EXERCISE DATA Start Marker
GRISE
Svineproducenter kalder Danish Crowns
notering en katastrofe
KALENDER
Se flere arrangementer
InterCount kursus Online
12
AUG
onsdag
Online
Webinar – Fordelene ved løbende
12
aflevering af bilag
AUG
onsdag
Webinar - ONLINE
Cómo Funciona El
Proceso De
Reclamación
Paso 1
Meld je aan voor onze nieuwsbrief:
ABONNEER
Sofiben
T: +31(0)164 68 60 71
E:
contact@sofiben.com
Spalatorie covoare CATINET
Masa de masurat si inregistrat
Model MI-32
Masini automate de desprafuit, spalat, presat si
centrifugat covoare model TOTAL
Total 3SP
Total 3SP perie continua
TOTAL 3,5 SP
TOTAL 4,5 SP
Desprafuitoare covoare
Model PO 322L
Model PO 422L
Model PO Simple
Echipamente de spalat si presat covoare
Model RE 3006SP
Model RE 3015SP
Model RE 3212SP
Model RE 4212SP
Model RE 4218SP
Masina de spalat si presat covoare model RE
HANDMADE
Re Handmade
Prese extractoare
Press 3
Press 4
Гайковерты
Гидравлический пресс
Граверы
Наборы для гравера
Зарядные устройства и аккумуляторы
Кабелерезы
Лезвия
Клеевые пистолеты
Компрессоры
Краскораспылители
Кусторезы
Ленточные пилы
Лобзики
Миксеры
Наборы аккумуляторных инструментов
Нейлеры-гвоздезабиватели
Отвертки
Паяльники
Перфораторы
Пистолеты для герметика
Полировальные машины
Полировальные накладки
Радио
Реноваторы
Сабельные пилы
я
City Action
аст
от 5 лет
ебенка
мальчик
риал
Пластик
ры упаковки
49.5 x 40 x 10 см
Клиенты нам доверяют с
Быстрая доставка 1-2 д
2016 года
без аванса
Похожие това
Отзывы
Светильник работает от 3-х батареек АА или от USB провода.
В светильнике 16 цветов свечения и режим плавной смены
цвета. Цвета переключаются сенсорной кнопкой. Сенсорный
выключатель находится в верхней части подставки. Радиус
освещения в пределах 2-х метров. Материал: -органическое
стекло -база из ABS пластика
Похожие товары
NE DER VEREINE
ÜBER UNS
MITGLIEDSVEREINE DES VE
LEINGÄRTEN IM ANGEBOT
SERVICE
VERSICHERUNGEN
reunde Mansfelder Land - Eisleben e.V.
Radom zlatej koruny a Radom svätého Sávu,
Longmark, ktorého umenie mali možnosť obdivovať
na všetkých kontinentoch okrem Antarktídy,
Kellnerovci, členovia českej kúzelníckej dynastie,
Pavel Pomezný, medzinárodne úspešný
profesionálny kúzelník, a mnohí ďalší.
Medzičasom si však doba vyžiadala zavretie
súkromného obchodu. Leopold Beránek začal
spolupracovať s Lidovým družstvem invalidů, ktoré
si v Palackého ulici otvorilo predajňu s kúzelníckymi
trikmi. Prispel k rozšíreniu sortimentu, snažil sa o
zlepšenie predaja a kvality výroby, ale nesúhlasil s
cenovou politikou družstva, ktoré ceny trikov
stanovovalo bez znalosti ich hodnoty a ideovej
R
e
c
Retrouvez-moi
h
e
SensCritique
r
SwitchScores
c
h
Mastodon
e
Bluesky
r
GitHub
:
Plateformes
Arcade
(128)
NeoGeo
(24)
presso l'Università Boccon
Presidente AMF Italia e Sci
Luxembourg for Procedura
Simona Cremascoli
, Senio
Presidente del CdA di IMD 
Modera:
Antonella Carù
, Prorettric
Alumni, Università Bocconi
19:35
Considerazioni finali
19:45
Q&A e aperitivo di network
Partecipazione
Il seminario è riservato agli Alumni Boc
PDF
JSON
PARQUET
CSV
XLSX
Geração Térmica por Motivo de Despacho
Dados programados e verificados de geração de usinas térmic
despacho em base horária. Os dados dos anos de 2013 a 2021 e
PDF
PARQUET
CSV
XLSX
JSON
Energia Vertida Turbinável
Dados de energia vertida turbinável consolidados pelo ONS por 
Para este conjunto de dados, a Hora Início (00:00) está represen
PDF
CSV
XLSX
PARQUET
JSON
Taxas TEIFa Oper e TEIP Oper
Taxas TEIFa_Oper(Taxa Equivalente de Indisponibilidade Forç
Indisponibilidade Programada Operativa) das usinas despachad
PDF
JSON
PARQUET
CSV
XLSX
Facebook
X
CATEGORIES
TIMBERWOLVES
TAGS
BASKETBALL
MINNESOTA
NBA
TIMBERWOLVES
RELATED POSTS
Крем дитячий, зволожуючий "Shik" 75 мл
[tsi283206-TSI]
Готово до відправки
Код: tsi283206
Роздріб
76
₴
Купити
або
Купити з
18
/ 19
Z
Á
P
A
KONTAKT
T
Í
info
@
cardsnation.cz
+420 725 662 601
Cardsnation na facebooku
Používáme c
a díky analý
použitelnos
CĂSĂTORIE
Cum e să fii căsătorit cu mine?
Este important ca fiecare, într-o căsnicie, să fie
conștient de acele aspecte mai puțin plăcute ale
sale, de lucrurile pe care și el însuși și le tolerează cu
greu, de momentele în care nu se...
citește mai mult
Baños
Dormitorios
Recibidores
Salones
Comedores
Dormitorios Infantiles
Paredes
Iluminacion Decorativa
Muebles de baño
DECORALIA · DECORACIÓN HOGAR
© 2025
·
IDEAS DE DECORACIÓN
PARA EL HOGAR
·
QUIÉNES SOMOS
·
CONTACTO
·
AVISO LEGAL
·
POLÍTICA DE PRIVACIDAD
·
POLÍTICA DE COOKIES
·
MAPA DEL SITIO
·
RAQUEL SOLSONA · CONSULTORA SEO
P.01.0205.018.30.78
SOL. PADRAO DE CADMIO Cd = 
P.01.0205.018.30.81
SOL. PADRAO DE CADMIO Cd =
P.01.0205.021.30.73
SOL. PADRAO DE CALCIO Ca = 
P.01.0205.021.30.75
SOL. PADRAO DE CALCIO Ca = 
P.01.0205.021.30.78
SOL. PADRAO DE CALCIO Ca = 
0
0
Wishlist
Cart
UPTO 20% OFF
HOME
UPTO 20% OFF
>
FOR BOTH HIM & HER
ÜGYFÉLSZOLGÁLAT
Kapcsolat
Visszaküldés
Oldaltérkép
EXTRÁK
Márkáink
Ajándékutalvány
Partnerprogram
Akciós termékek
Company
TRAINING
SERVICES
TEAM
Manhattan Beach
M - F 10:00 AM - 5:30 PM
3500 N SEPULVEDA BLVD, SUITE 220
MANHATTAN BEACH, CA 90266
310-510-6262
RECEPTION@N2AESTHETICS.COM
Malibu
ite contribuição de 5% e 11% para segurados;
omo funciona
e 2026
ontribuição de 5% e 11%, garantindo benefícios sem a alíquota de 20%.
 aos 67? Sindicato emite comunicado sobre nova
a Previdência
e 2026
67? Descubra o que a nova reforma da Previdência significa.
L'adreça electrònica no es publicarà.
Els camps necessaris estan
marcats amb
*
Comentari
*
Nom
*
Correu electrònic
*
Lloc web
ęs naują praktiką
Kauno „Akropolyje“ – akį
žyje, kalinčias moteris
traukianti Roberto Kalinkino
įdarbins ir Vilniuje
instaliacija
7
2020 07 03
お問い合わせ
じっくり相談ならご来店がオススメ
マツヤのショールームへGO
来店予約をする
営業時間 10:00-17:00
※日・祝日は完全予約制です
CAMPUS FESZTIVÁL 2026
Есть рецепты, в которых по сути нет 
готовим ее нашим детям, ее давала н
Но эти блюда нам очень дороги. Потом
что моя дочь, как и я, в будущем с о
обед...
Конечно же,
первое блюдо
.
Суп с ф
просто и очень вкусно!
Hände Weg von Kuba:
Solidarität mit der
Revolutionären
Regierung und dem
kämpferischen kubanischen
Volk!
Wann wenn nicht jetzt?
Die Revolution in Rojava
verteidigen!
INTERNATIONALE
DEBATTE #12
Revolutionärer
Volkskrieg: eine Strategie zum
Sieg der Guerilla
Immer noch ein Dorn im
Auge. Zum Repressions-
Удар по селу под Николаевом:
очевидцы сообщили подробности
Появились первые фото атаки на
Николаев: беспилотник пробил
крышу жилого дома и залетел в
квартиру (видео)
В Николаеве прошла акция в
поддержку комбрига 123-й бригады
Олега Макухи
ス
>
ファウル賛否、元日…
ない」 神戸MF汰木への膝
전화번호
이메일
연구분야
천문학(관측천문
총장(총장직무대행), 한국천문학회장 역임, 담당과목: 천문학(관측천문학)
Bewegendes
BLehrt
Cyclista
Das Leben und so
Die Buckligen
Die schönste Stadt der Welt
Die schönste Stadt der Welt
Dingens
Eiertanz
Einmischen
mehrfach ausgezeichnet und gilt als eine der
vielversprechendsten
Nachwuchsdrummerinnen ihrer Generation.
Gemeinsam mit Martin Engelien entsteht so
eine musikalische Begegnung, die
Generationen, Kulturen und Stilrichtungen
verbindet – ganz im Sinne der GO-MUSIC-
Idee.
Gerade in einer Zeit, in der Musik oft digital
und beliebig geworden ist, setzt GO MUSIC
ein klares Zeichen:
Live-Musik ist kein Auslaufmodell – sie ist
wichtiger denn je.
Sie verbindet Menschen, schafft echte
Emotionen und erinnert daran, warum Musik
EXERCISE DATA End Marker
- TO DO
Locate the word "nova" in the records and collect each line it appears in.

- EXPECTED ANSWER
 aos 67? Sindicato emite comunicado sobre nova
67? Descubra o que a nova reforma da Previdência significa.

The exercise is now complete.